En la
plácida orilla de un río de plata, allá donde las ninfas vagaban y los cisnes
lucían su albo plumaje, vivían, como hermanos, sauces nobles, guijarros de
rostros pulidos con esmero, aves errantes de terso canto y un jacinto del color
del oro. Refulgía el jacinto con el sol de las largas tardes estivales,
dormitaba bajo mantos de rocío y contemplaba ensimismado el suave vuelo de las
golondrinas. Se alborozaba con el rumor del río entre las piedras sedosas que,
junto al trino del ruiseñor y los susurros de las hojas de los sauces, formaba
una música que él llamaba divina, y suspiraba ante sus libres compases.
Suspiraba, también, al oír la risa tenue de las parejas de amantes que,
pletóricas de sueño y juventud, se alejaban del pueblo para sentarse sobre la
pulcra hierba y dejarse arder entre besos y eternas caricias. Suspiraba,
también, al escuchar el lamento de las tórtolas, y al ver teñirse el horizonte
de púrpura y de fuego. Suspiraba, en fin, a cada rato, conmovido por el más
ínfimo dulzor de los aires.
Sus
hermanos, sin embargo, lo miraban con cruel celo y desprecio. Decíanle los
guijarros:
–Tú que te
jactas, Jacinto, de nacer de la noble pasión de Febo, y que salpicas tu
fragancia al aire; dime, ¿qué es lo que tienes para ofrecernos? Pues nosotros,
tan quietos y silentes, construimos la senda del fresco río, que bendice al
pueblo con su caricia. Los lánguidos sauces albergan reinos enteros de hormigas
laboriosas y ofrecen sombra a los amantes que en el ardiente verano la buscan;
los ruiseñores cuidan y alegran con su canto a los campos y la hierba alimenta
a las ovejas que hambrientas la toman. Tú, en cambio, tan sólo te yergues,
luciendo vanas flores durante todo el día y, con la mirada perdida, dejas
escapar por tus labios ridículos suspiros. ¡No eres tú, pues, Jacinto, útil de
ninguna manera a tus hermanos!
El jacinto
bajaba la mirada, avergonzado y pesaroso:
–Es cierto
esto que alegan mis hermanos, pues me veo incapaz de responder a su pregunta.

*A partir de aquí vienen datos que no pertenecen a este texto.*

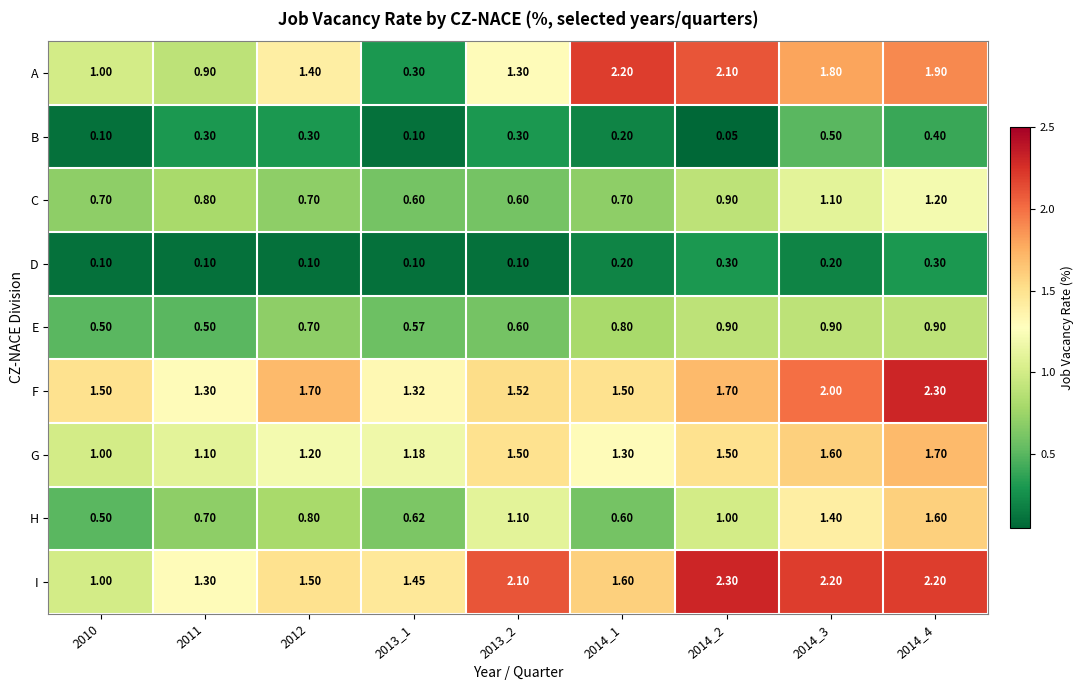

Is the value of G at 2014_4 greater than the value of B at 2014_1?

Yes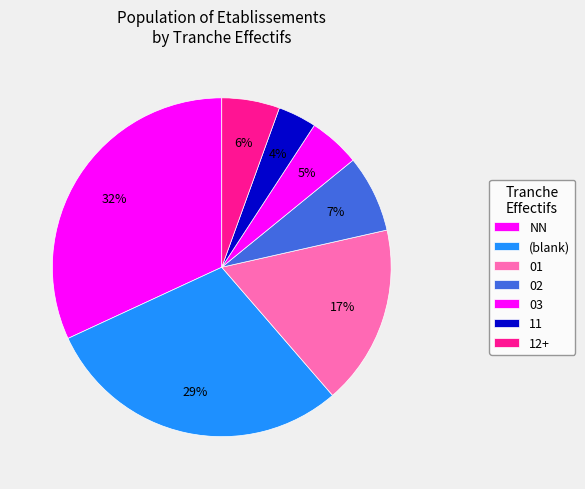

Count the number of slices in the pie.

7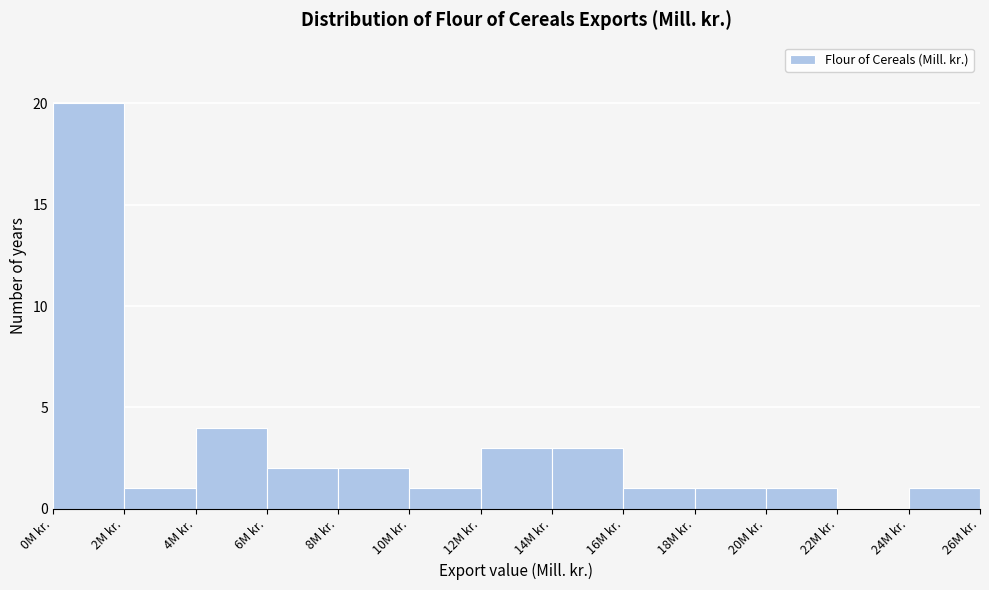

Which range on the x-axis has the tallest bar?

0 to 2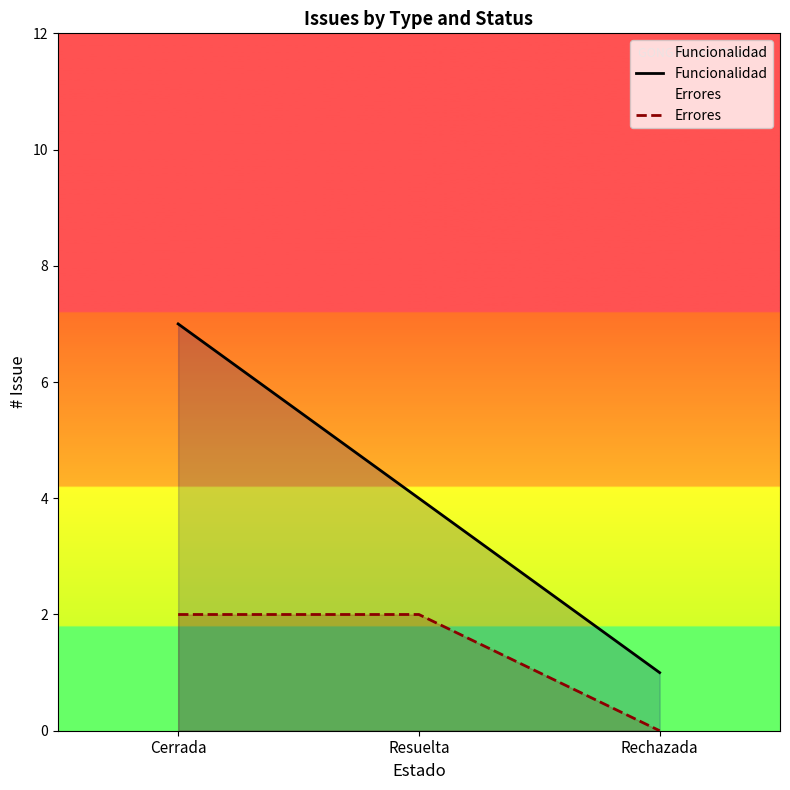

What is the spread (max minus min) of values at Resuelta?

2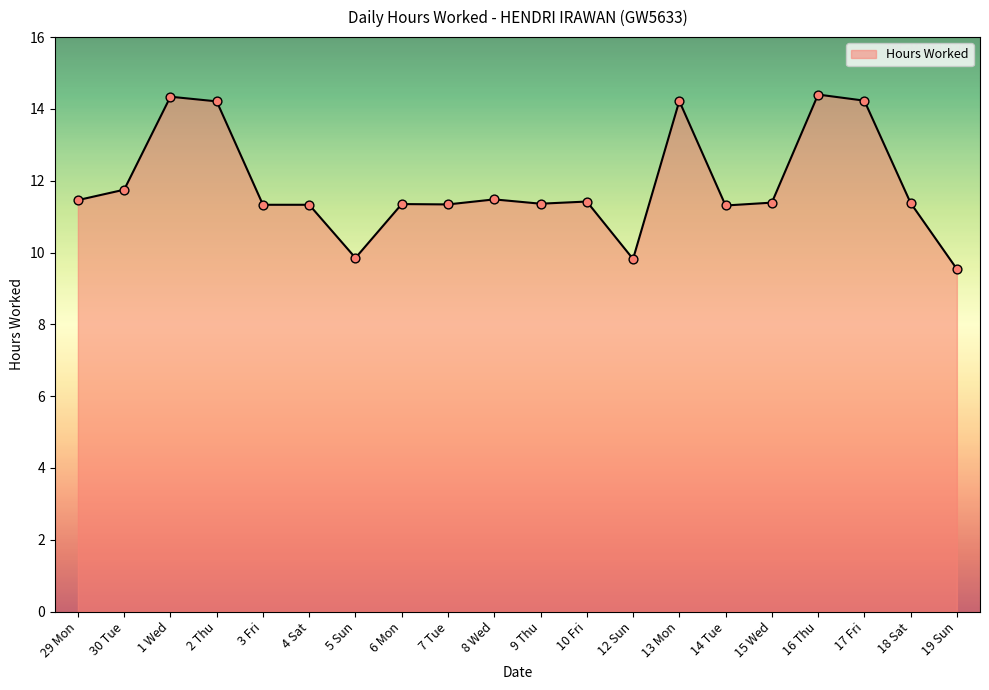

Which has a higher value, 17 Fri or 3 Fri?

17 Fri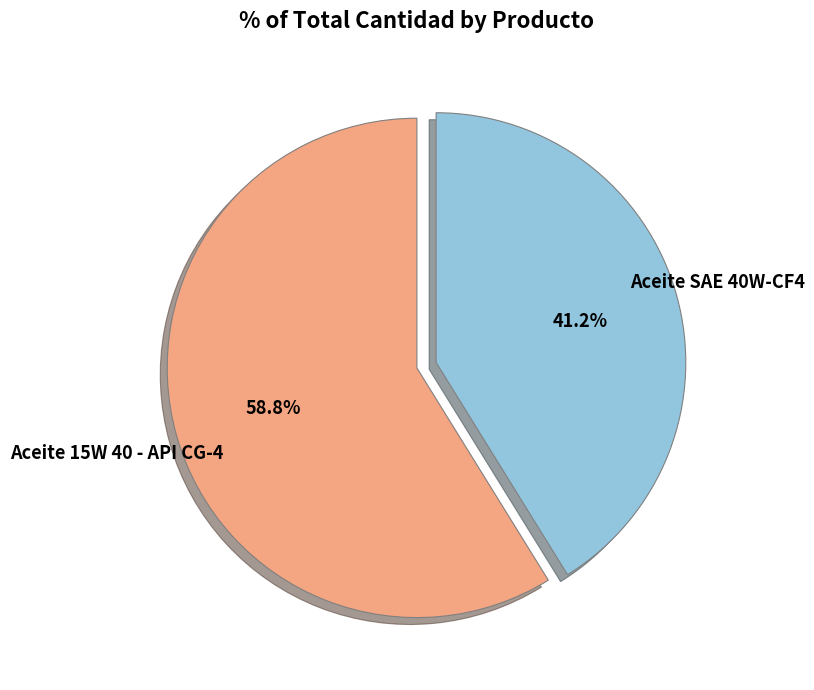

To the nearest percent, what is the difference between the Aceite SAE 40W-CF4 and Aceite 15W 40 - API CG-4 slice percentages?

18%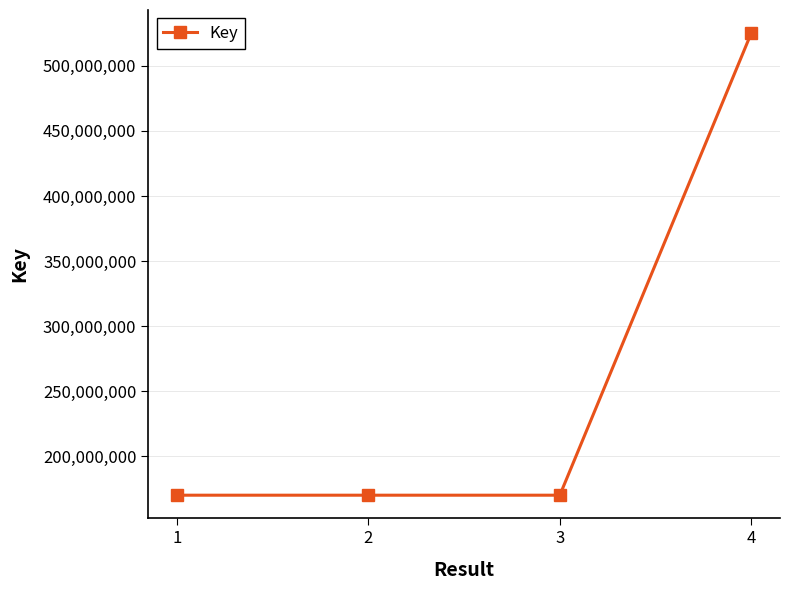

The value at 3 is 237244748. True or false?

False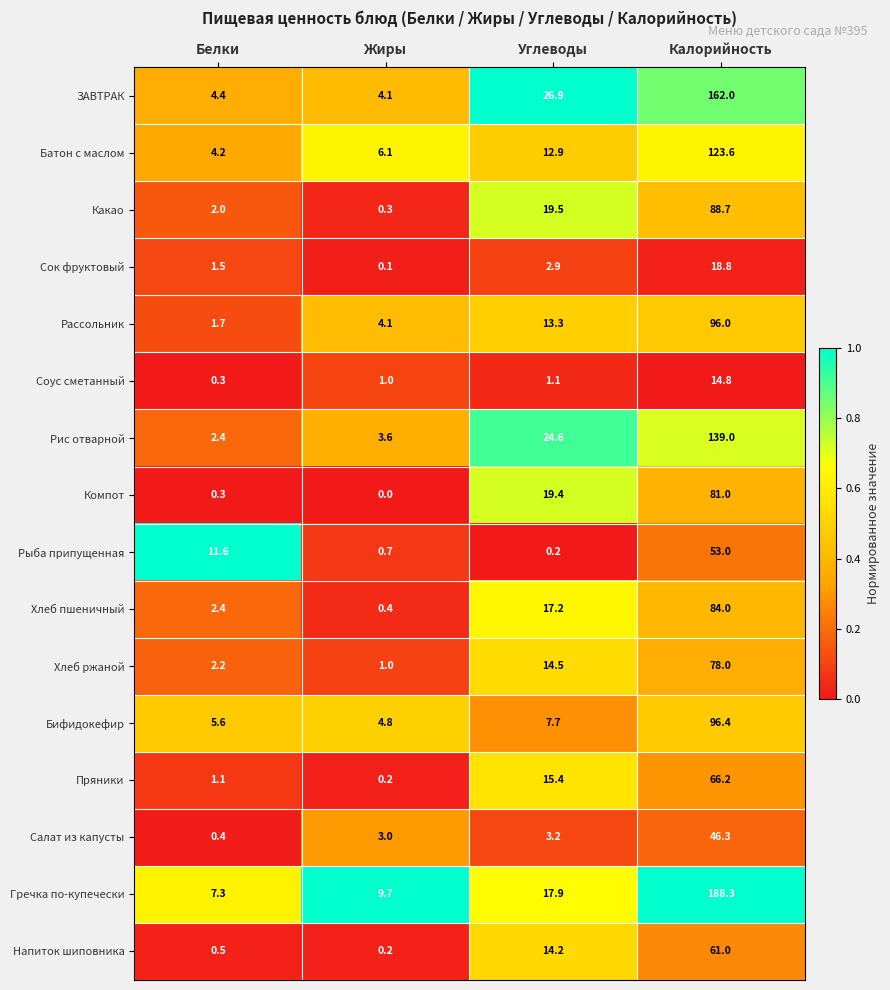

Which series changed the most between Жиры and Калорийность?

Гречка по-купечески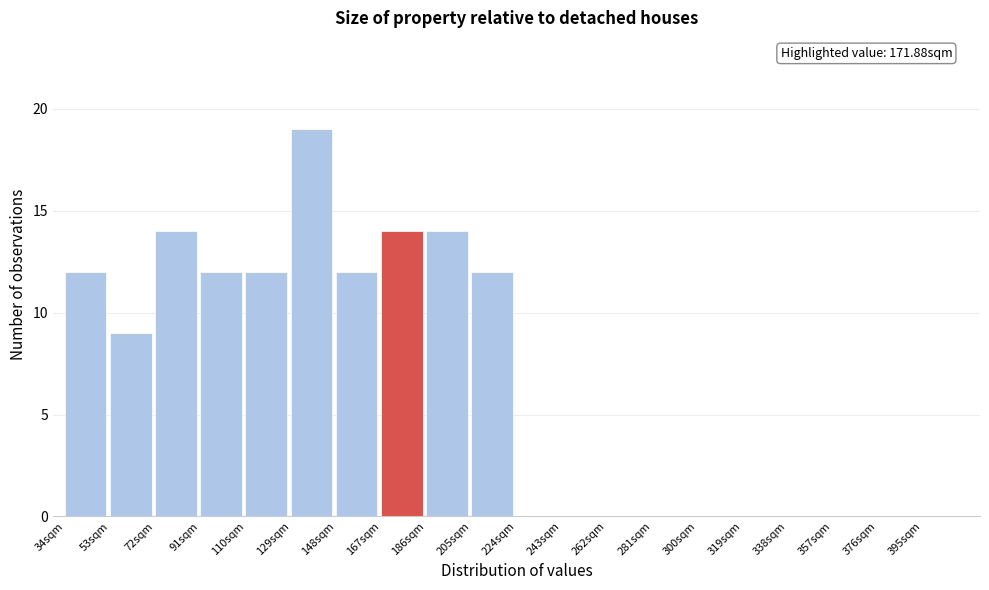

Over which range of the x-axis is the bar tallest?

129 to 148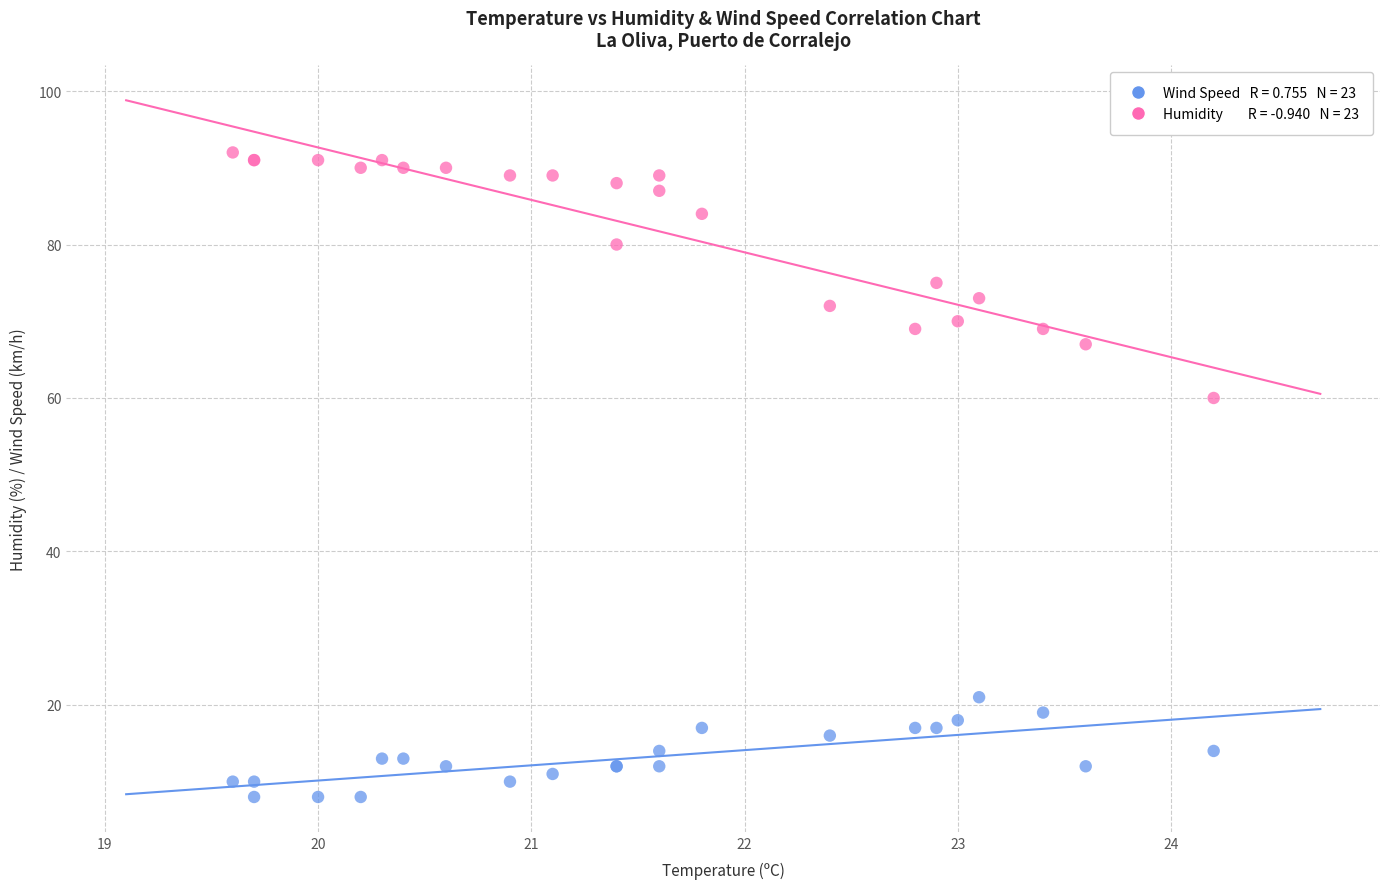

Across all series, what Y value is closest to 50?

60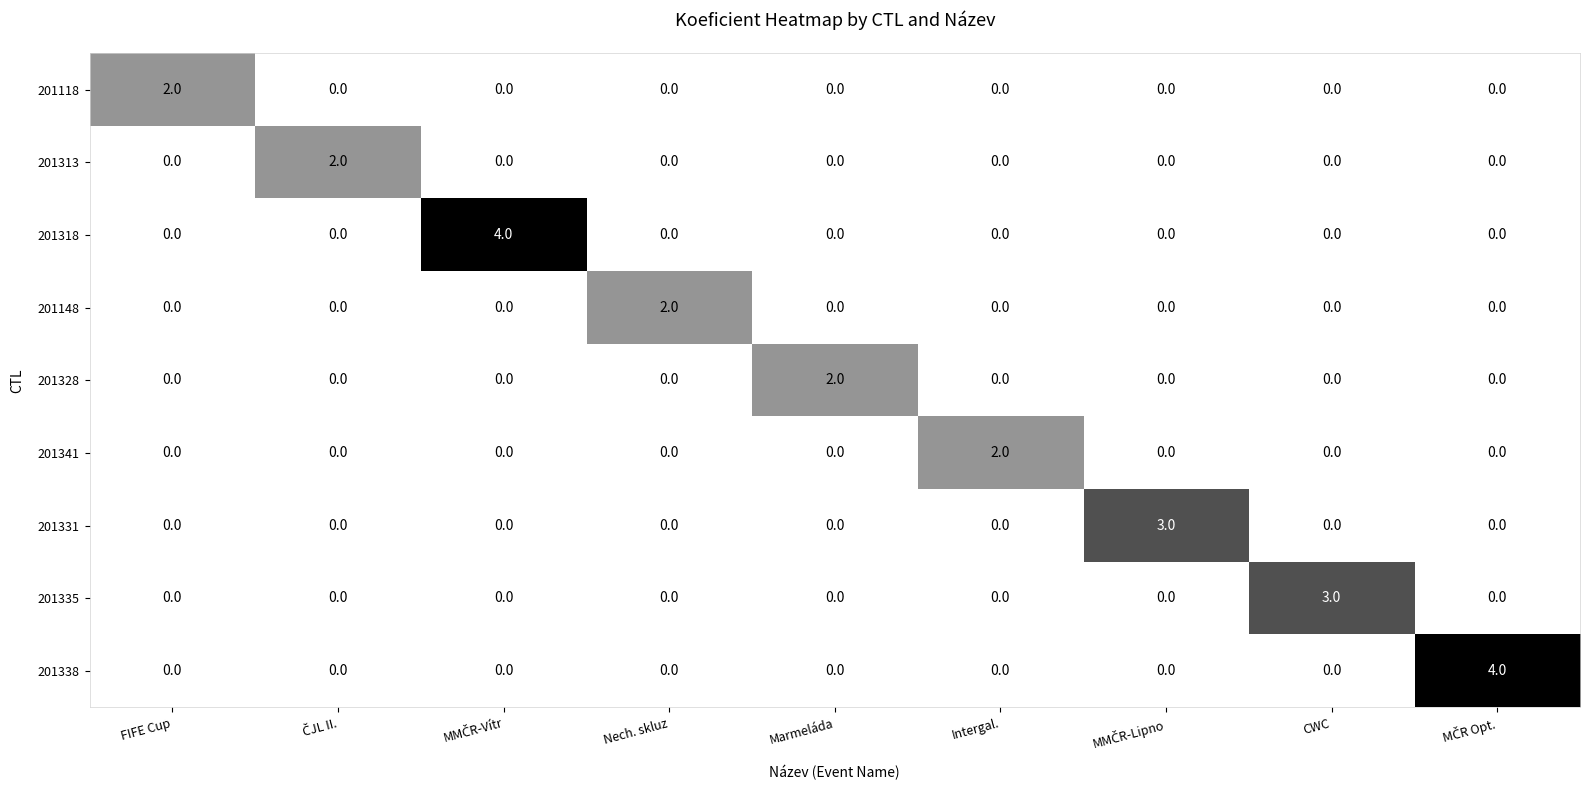

The 201341 series shows 0 at CWC. True or false?

True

¡Cierto es, entonces, que carezco de utilidad y de valor! –cavilaba, dolorido.
No obstante, por no poder huir, seguía erguido entre la hierba, limpia y
olorosa, y entre el zumbido de festivas abejas. Seguía, luciente, bajo el sol y
oscilaba bajo la luna y sus estrellas. Seguía, también, suspirando sin cesar.
Sus
hermanos, hartos, comenzaron a hostigarlo. Trató el río de arrancarlo, mas no
alcanzó su mano; trató el guijarro de herirlo, mas, carente de alguien que lo
lanzara contra la flor, no pudo lograrlo; trató de arañarlo el sauce, mas por
no partir su tronco, no se inclinó lo suficiente. Así, cansados y furiosos,
acudieron a la brisa, temida por su fuerza. Le hablaron del jacinto y de su
inutilidad, e infundieron en ella una rabia impetuosa al decir que él, con sus
suspiros, la estaba desafiando. Por ello, la brisa, henchida en su furor, se
dirigió al río para destruir a la flor. Tal fue la fuerza de su soplido, tal la
garra y el afán de su ataque, que acabó por despojar al jacinto de todas sus
fragantes y áureas hijas. Éstas, temblando, fueron esparcidas por los aires.
Vagaron entonces, agitadas en sollozos y temores por la brisa, y cada una
terminó en un lugar diferente, en busca de una nueva familia.
Así, se
hundieron algunas en el barro; otras dormitaron en la ventana de muchachos
ingenuos; quedaron otras enredadas en las ramas de algún árbol y el resto,
yacentes por los bosques, terminaron por ser raptadas y devoradas por algún
hambriento animalillo. Una de ellas, sin embargo, continuó revoloteando ligera
por los aires y su suspiro fue eterno. Había comprendido que la flor, por ser
flor, ha de suspirar para siempre, alejada de barro y disputas.